ほぼ週刊よこやま

ある一人の友達のために始めたニュース解説記事。私の視点から見えるもの。

【トランプによるシリア攻撃】

トランプがシリアに50発以上のミサイルを撃ち込みました。

 

▼米、シリア政権に軍事攻撃=巡航ミサイル59発発射-トランプ氏「虐殺終わらせる」

http://www.jiji.com/jc/article?k=2017040700482&g=int

 

アメリカはシリア情勢をロシアに一任していると(勝手に)思っていたので

個人的にかなり衝撃がというか「まさか」感があったのですが

これを奇貨として(と言ってしまえばシリアの人々にあまりにも申し訳ないのですが)、

シリア情勢をざっと振り返る中で

なぜトランプが攻撃するに至ったかが見えてくればいいなーと思いながら書き進めてみます。

結論はどうなるのでしょうか。

 

シリア情勢

シリア情勢ってすごく複雑なんですよ。確か。

これを単純化するのは気が引けますが可能な範囲でやってみようと思います。

2011年。

アラブの春の煽りを受けシリアでも民主化運動が起こり内線化。

初めはシリア国軍VS反政府勢力の争いでしたが

シリアのアサド政権を快く思っていないトルコやサウジアラビアが反政府勢力に資金提供。

そこにISIS、アル=ヌスラ戦線(イスラム過激派)、クルド人勢力が、

各々の主張をぶつけながらシリア内戦に介入し出口の見えない泥沼状態と化しました。

 

2013年8月。

アサド政権が反政府勢力に対し化学兵器を使用した疑惑が持ち上がり

シリアへの武力行使容認を求める決議案を国連安保理に提出するも露・中の拒否権により否決。

イギリス議会で動議をかけるも否決。

9月。

アメリカ上院外交委員会で『限定的』な武装介入を承認。一気に緊張が高まる。

国連安保理でシリアの化学兵器を国際管理下で廃棄させる安保理決議案を全会一致で採択。
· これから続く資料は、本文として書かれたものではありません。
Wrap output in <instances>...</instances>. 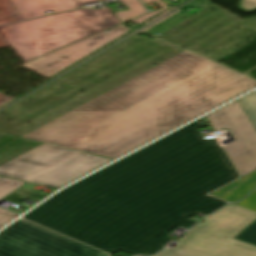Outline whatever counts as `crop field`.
<instances>
[{
  "instance_id": "1",
  "label": "crop field",
  "mask_w": 256,
  "mask_h": 256,
  "mask_svg": "<svg viewBox=\"0 0 256 256\" xmlns=\"http://www.w3.org/2000/svg\"><path fill=\"white\" fill-rule=\"evenodd\" d=\"M203 118L54 195L23 218L113 253L153 255L174 225L222 201L206 193L238 175Z\"/></svg>"
},
{
  "instance_id": "2",
  "label": "crop field",
  "mask_w": 256,
  "mask_h": 256,
  "mask_svg": "<svg viewBox=\"0 0 256 256\" xmlns=\"http://www.w3.org/2000/svg\"><path fill=\"white\" fill-rule=\"evenodd\" d=\"M254 86L184 50L22 138L116 159Z\"/></svg>"
},
{
  "instance_id": "3",
  "label": "crop field",
  "mask_w": 256,
  "mask_h": 256,
  "mask_svg": "<svg viewBox=\"0 0 256 256\" xmlns=\"http://www.w3.org/2000/svg\"><path fill=\"white\" fill-rule=\"evenodd\" d=\"M109 8H87L0 26V34L24 62L119 25Z\"/></svg>"
},
{
  "instance_id": "4",
  "label": "crop field",
  "mask_w": 256,
  "mask_h": 256,
  "mask_svg": "<svg viewBox=\"0 0 256 256\" xmlns=\"http://www.w3.org/2000/svg\"><path fill=\"white\" fill-rule=\"evenodd\" d=\"M105 158L43 143L0 166V176L58 189L110 162Z\"/></svg>"
},
{
  "instance_id": "5",
  "label": "crop field",
  "mask_w": 256,
  "mask_h": 256,
  "mask_svg": "<svg viewBox=\"0 0 256 256\" xmlns=\"http://www.w3.org/2000/svg\"><path fill=\"white\" fill-rule=\"evenodd\" d=\"M0 256H107L22 219L0 233Z\"/></svg>"
},
{
  "instance_id": "6",
  "label": "crop field",
  "mask_w": 256,
  "mask_h": 256,
  "mask_svg": "<svg viewBox=\"0 0 256 256\" xmlns=\"http://www.w3.org/2000/svg\"><path fill=\"white\" fill-rule=\"evenodd\" d=\"M206 117L214 130L229 129L235 137L224 149L241 177L256 170V130L237 100Z\"/></svg>"
},
{
  "instance_id": "7",
  "label": "crop field",
  "mask_w": 256,
  "mask_h": 256,
  "mask_svg": "<svg viewBox=\"0 0 256 256\" xmlns=\"http://www.w3.org/2000/svg\"><path fill=\"white\" fill-rule=\"evenodd\" d=\"M233 235L210 228L199 222L177 240L173 249H165L154 256H256V247L232 239Z\"/></svg>"
},
{
  "instance_id": "8",
  "label": "crop field",
  "mask_w": 256,
  "mask_h": 256,
  "mask_svg": "<svg viewBox=\"0 0 256 256\" xmlns=\"http://www.w3.org/2000/svg\"><path fill=\"white\" fill-rule=\"evenodd\" d=\"M111 30H113L112 33H98L28 61L22 64V66L49 78L80 58L120 37L130 29L126 28L124 25H119L111 28Z\"/></svg>"
},
{
  "instance_id": "9",
  "label": "crop field",
  "mask_w": 256,
  "mask_h": 256,
  "mask_svg": "<svg viewBox=\"0 0 256 256\" xmlns=\"http://www.w3.org/2000/svg\"><path fill=\"white\" fill-rule=\"evenodd\" d=\"M256 219V213L245 208L230 204L208 218L205 222L221 224L235 230L228 233L238 234L248 224ZM234 235V236H235ZM233 236V237H234Z\"/></svg>"
},
{
  "instance_id": "10",
  "label": "crop field",
  "mask_w": 256,
  "mask_h": 256,
  "mask_svg": "<svg viewBox=\"0 0 256 256\" xmlns=\"http://www.w3.org/2000/svg\"><path fill=\"white\" fill-rule=\"evenodd\" d=\"M23 19L77 8L75 0H10Z\"/></svg>"
},
{
  "instance_id": "11",
  "label": "crop field",
  "mask_w": 256,
  "mask_h": 256,
  "mask_svg": "<svg viewBox=\"0 0 256 256\" xmlns=\"http://www.w3.org/2000/svg\"><path fill=\"white\" fill-rule=\"evenodd\" d=\"M256 186V171L211 193L227 202H237Z\"/></svg>"
},
{
  "instance_id": "12",
  "label": "crop field",
  "mask_w": 256,
  "mask_h": 256,
  "mask_svg": "<svg viewBox=\"0 0 256 256\" xmlns=\"http://www.w3.org/2000/svg\"><path fill=\"white\" fill-rule=\"evenodd\" d=\"M22 184H24V182L1 177L0 200L7 196L8 194H10L11 192H13L14 190H16L17 188H19ZM18 216V214L0 208V228Z\"/></svg>"
},
{
  "instance_id": "13",
  "label": "crop field",
  "mask_w": 256,
  "mask_h": 256,
  "mask_svg": "<svg viewBox=\"0 0 256 256\" xmlns=\"http://www.w3.org/2000/svg\"><path fill=\"white\" fill-rule=\"evenodd\" d=\"M124 5H127L129 11L118 12L117 16L121 21L132 19L145 13V10L139 0H121Z\"/></svg>"
},
{
  "instance_id": "14",
  "label": "crop field",
  "mask_w": 256,
  "mask_h": 256,
  "mask_svg": "<svg viewBox=\"0 0 256 256\" xmlns=\"http://www.w3.org/2000/svg\"><path fill=\"white\" fill-rule=\"evenodd\" d=\"M238 102L240 103L256 129V93L252 92L238 99Z\"/></svg>"
},
{
  "instance_id": "15",
  "label": "crop field",
  "mask_w": 256,
  "mask_h": 256,
  "mask_svg": "<svg viewBox=\"0 0 256 256\" xmlns=\"http://www.w3.org/2000/svg\"><path fill=\"white\" fill-rule=\"evenodd\" d=\"M191 16H193V15L184 11V12L180 13L179 15L175 16L174 18L168 20L167 22L148 31L146 34L153 35L156 32L162 34V33L166 32L167 30L171 29L172 27L176 26L177 24L188 19Z\"/></svg>"
},
{
  "instance_id": "16",
  "label": "crop field",
  "mask_w": 256,
  "mask_h": 256,
  "mask_svg": "<svg viewBox=\"0 0 256 256\" xmlns=\"http://www.w3.org/2000/svg\"><path fill=\"white\" fill-rule=\"evenodd\" d=\"M235 238L256 246V220Z\"/></svg>"
},
{
  "instance_id": "17",
  "label": "crop field",
  "mask_w": 256,
  "mask_h": 256,
  "mask_svg": "<svg viewBox=\"0 0 256 256\" xmlns=\"http://www.w3.org/2000/svg\"><path fill=\"white\" fill-rule=\"evenodd\" d=\"M239 206L245 207L256 212V189L253 190L247 197H245L239 204Z\"/></svg>"
},
{
  "instance_id": "18",
  "label": "crop field",
  "mask_w": 256,
  "mask_h": 256,
  "mask_svg": "<svg viewBox=\"0 0 256 256\" xmlns=\"http://www.w3.org/2000/svg\"><path fill=\"white\" fill-rule=\"evenodd\" d=\"M156 4L159 5V6H161L162 8H160V9H158V10H156V11H153V12H151V13H149V14H146V15H144V16H141V17H138V18H136V19H133V20H131V21H128V22H132V23H135V24H139V23H141V22L147 20L148 18H150V17L153 16L154 14H156V13L160 12L161 10L167 8L163 2H156ZM133 28H134V27H133Z\"/></svg>"
},
{
  "instance_id": "19",
  "label": "crop field",
  "mask_w": 256,
  "mask_h": 256,
  "mask_svg": "<svg viewBox=\"0 0 256 256\" xmlns=\"http://www.w3.org/2000/svg\"><path fill=\"white\" fill-rule=\"evenodd\" d=\"M239 7L243 11L250 12L256 9V0H240Z\"/></svg>"
},
{
  "instance_id": "20",
  "label": "crop field",
  "mask_w": 256,
  "mask_h": 256,
  "mask_svg": "<svg viewBox=\"0 0 256 256\" xmlns=\"http://www.w3.org/2000/svg\"><path fill=\"white\" fill-rule=\"evenodd\" d=\"M211 227L215 228V229H218V230H221V231H224V232L233 230V229H230V228H227V227H224V226H220V225H217V224H211Z\"/></svg>"
},
{
  "instance_id": "21",
  "label": "crop field",
  "mask_w": 256,
  "mask_h": 256,
  "mask_svg": "<svg viewBox=\"0 0 256 256\" xmlns=\"http://www.w3.org/2000/svg\"><path fill=\"white\" fill-rule=\"evenodd\" d=\"M94 1H100V0H76L78 6L88 3V2H94Z\"/></svg>"
},
{
  "instance_id": "22",
  "label": "crop field",
  "mask_w": 256,
  "mask_h": 256,
  "mask_svg": "<svg viewBox=\"0 0 256 256\" xmlns=\"http://www.w3.org/2000/svg\"><path fill=\"white\" fill-rule=\"evenodd\" d=\"M225 204H227V203L223 202V203L219 204L218 206L214 207L213 209L209 210L208 212H206V213H204V214H208V213H210V212L216 210L217 208H219V207H221V206H223V205H225Z\"/></svg>"
},
{
  "instance_id": "23",
  "label": "crop field",
  "mask_w": 256,
  "mask_h": 256,
  "mask_svg": "<svg viewBox=\"0 0 256 256\" xmlns=\"http://www.w3.org/2000/svg\"><path fill=\"white\" fill-rule=\"evenodd\" d=\"M143 2H148V1H157V0H142Z\"/></svg>"
},
{
  "instance_id": "24",
  "label": "crop field",
  "mask_w": 256,
  "mask_h": 256,
  "mask_svg": "<svg viewBox=\"0 0 256 256\" xmlns=\"http://www.w3.org/2000/svg\"><path fill=\"white\" fill-rule=\"evenodd\" d=\"M189 222H196V221L190 220Z\"/></svg>"
}]
</instances>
シリアも国際機関の受け入れを承認し解決にむかうかと思われた。

が、再度戦闘激化。

 

2015年9月。

露によるISISへの空爆が開始。

米即座にこれを非難。

 

という様な状況の中での今回のトランプの攻撃でした。

現在のシリアの構造は、

政府軍VS反政府勢力VSイスラム国(IS)VSその他勢力

みたいなわけわからんことになってます。

これ全部紐解いていくと果てしなく時間かかるので

今回はこの辺で勘弁してください。

 

トランプによる攻撃

此度の攻撃理由は「非人道的な化学兵器を使ったから」ということになっています。

「人道的介入」を初めて行ったのはリビアカダフィ政権に対する軍事行動ですが

これは国連安保理で決議により承認されています。

今回は国連決議もなければ議会承認もありませんでした(なかったはずです)。

どの様な経路により意思決定がなされたか定かではありませんが

トランプによる”独断”だった可能性が少なくないと見ています。

 

となれば、攻撃の”正当性”が問われることは必至。

しかも友好関係を強調していたロシアはアサド政権を支援していたわけなので

関係の再考を求められることも必至。です。

 

ではなぜ攻撃に至ったのかを考えると

陰謀論的なものと、「えっ、そんな理由で?」みたいな2つしか出てこないのですが

ここまで言ってしまったからには両論併記しておきます。

 

陰謀論的なもの

アメリカの権力構造の中には「軍産複合体」というものがありまして

これ一昔前までは超陰謀論的なものだったのですが最近ではわりと認知されているものです。

この軍産複合体オバマ政権下で弱体化されていたのですが(詳細は割愛)、

孤立しつつあったトランプ(前回記事参照)に託生し攻撃せしめ

軍産の復興を図ろうとしているのではないか。

というのが一つ。

 

えっ、そんな理由で?的なもの

前回記事にも書いたようにトランプは共和党の保守派から距離を取られつつあるのですが

国民からの支持率も漸減しており先月末に発表された支持率は約36%。

政権浮揚の一手としてシリアに介入した可能性がある(強いアメリカの演出)。

というのがもう一つ。

 

 

どっちにしろ真相はわからないのでしょうが

今も中東地域において無垢の市民が命を奪われ続けているわけで

この状況に心がいたみます。とても。

話それちゃいましたが、シリアに関する状況はこんな感じです。